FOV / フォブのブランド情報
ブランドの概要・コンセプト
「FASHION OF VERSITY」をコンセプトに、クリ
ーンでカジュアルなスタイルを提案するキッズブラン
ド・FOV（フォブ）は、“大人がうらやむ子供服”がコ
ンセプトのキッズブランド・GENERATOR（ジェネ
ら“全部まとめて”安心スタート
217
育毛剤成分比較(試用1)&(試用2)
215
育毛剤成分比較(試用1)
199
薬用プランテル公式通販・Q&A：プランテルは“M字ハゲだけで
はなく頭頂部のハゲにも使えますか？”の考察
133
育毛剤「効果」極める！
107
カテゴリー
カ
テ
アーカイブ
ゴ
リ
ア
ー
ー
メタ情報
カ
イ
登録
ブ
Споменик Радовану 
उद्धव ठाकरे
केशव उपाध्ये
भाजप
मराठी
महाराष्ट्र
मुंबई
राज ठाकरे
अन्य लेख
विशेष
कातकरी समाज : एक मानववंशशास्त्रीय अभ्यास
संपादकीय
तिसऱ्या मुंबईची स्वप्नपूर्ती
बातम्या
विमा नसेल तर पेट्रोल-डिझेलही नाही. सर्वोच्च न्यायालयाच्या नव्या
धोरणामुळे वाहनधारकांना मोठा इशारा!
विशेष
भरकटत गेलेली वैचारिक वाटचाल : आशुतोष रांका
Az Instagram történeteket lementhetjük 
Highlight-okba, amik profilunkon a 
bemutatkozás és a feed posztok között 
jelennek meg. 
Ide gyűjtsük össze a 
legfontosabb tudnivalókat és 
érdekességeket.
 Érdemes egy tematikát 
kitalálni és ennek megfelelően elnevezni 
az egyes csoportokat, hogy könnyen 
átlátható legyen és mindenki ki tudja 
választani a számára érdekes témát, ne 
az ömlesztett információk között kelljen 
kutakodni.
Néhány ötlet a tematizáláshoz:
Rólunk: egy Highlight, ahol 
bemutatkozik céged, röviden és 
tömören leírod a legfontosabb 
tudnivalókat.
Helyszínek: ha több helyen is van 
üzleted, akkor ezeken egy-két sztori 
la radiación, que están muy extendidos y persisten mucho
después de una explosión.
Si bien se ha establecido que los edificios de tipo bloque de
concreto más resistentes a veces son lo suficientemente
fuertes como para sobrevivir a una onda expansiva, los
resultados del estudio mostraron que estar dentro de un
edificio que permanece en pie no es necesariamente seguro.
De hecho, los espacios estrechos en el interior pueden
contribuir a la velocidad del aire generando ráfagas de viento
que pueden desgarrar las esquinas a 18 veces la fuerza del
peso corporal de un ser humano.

====================

Required action:
Please repeat the entries above exactly as they read.

Result:
FOV / フォブのブランド情報
ブランドの概要・コンセプト
「FASHION OF VERSITY」をコンセプトに、クリ
ーンでカジュアルなスタイルを提案するキッズブラン
ド・FOV（フォブ）は、“大人がうらやむ子供服”がコ
ンセプトのキッズブランド・GENERATOR（ジェネ
ら“全部まとめて”安心スタート
217
育毛剤成分比較(試用1)&(試用2)
215
育毛剤成分比較(試用1)
199
薬用プランテル公式通販・Q&A：プランテルは“M字ハゲだけで
はなく頭頂部のハゲにも使えますか？”の考察
133
育毛剤「効果」極める！
107
カテゴリー
カ
テ
アーカイブ
ゴ
リ
ア
ー
ー
メタ情報
カ
イ
登録
ブ
Споменик Радовану 
उद्धव ठाकरे
केशव उपाध्ये
भाजप
मराठी
महाराष्ट्र
मुंबई
राज ठाकरे
अन्य लेख
विशेष
कातकरी समाज : एक मानववंशशास्त्रीय अभ्यास
संपादकीय
तिसऱ्या मुंबईची स्वप्नपूर्ती
बातम्या
विमा नसेल तर पेट्रोल-डिझेलही नाही. सर्वोच्च न्यायालयाच्या नव्या
धोरणामुळे वाहनधारकांना मोठा इशारा!
विशेष
भरकटत गेलेली वैचारिक वाटचाल : आशुतोष रांका
Az Instagram történeteket lementhetjük 
Highlight-okba, amik profilunkon a 
bemutatkozás és a feed posztok között 
jelennek meg. 
Ide gyűjtsük össze a 
legfontosabb tudnivalókat és 
érdekességeket.
 Érdemes egy tematikát 
kitalálni és ennek megfelelően elnevezni 
az egyes csoportokat, hogy könnyen 
átlátható legyen és mindenki ki tudja 
választani a számára érdekes témát, ne 
az ömlesztett információk között kelljen 
kutakodni.
Néhány ötlet a tematizáláshoz:
Rólunk: egy Highlight, ahol 
bemutatkozik céged, röviden és 
tömören leírod a legfontosabb 
tudnivalókat.
Helyszínek: ha több helyen is van 
üzleted, akkor ezeken egy-két sztori 
la radiación, que están muy extendidos y persisten mucho
después de una explosión.
Si bien se ha establecido que los edificios de tipo bloque de
concreto más resistentes a veces son lo suficientemente
fuertes como para sobrevivir a una onda expansiva, los
resultados del estudio mostraron que estar dentro de un
edificio que permanece en pie no es necesariamente seguro.
De hecho, los espacios estrechos en el interior pueden
contribuir a la velocidad del aire generando ráfagas de viento
que pueden desgarrar las esquinas a 18 veces la fuerza del
peso corporal de un ser humano.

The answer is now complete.